[[ SELECTED TEXT, beginning ]]
Covid-19 shows investment risks and rewards in individual EM economies vary more than ever

Covid-19 underlines the home truth that you can’t just lump EMs together in a homogeneous asset class — and the extent to which investment risks and rewards in individual EM economies vary. Recovery in different emerging market economies is being determined by (the vastly different) approaches taken to tackling the pandemic, putting individual countries on different economic trajectories that makes them less homogeneous, Robeco’s global head of fundamental equities Fabiana Fedeli writes in the Financial Times. And with the variation in recovery paths come disparities in the impact of three core EM economic vulnerabilities, Fedeli says. For example, South Africa — whose gross external debt to FX reserves ratio is at 300% — is significantly more exposed to credit default risks than Taiwan, where the ratio is just over 40%.
[[ SELECTED TEXT, end ]]
**REQUIRED ACTION 1**.
What gross external debt to FX reserves ratio does the passage on Covid-19 and emerging markets give for South Africa?
**REQUIRED ACTION 2**.
Please resume the passage on Covid-19 and emerging markets after its final sentence.
[[ DATA FOR REVIEW, beginning ]]
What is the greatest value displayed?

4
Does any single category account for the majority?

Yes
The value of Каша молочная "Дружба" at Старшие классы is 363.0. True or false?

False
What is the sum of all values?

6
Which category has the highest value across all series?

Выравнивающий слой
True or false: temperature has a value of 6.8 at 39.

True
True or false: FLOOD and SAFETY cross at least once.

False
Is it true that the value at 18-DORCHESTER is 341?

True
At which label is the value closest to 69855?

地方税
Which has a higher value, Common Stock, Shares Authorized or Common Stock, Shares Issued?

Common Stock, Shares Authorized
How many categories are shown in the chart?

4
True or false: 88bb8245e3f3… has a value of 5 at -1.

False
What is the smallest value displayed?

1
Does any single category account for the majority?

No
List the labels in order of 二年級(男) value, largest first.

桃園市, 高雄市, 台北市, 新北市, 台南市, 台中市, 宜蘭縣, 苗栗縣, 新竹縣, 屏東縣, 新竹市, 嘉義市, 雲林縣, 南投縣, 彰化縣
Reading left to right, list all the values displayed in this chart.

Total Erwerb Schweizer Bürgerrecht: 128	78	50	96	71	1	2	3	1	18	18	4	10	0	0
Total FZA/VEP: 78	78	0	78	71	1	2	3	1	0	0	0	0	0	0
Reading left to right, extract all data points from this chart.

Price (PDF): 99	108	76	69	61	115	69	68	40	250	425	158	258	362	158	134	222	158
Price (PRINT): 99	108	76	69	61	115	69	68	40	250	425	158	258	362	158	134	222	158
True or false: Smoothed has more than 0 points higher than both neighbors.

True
[[ DATA FOR REVIEW, end ]]
**RESPONSE 1**.
300%

**RESPONSE 2**.
For long-term rewards, investors should decouple EMs from each other and assess them as individual countries — not as a collective asset class. The potential impact on investment returns will be felt even by the North Asian countries that are closer to economic recovery, especially China. Governments currently pouring money into economic stimulus packages could up the regulation around returns in a bid to increase their inflows. Global supply chains are likely to face continued disruption, as localization increases and companies seek less reliance on a single overseas supplier. And consumption habits will remain low, impacting domestic demand for leisure and travel especially, until a covid-19 vaccine is widely available. This means it’s essential that risks and possibilities for outsized returns are assessed on a country-by-country basis.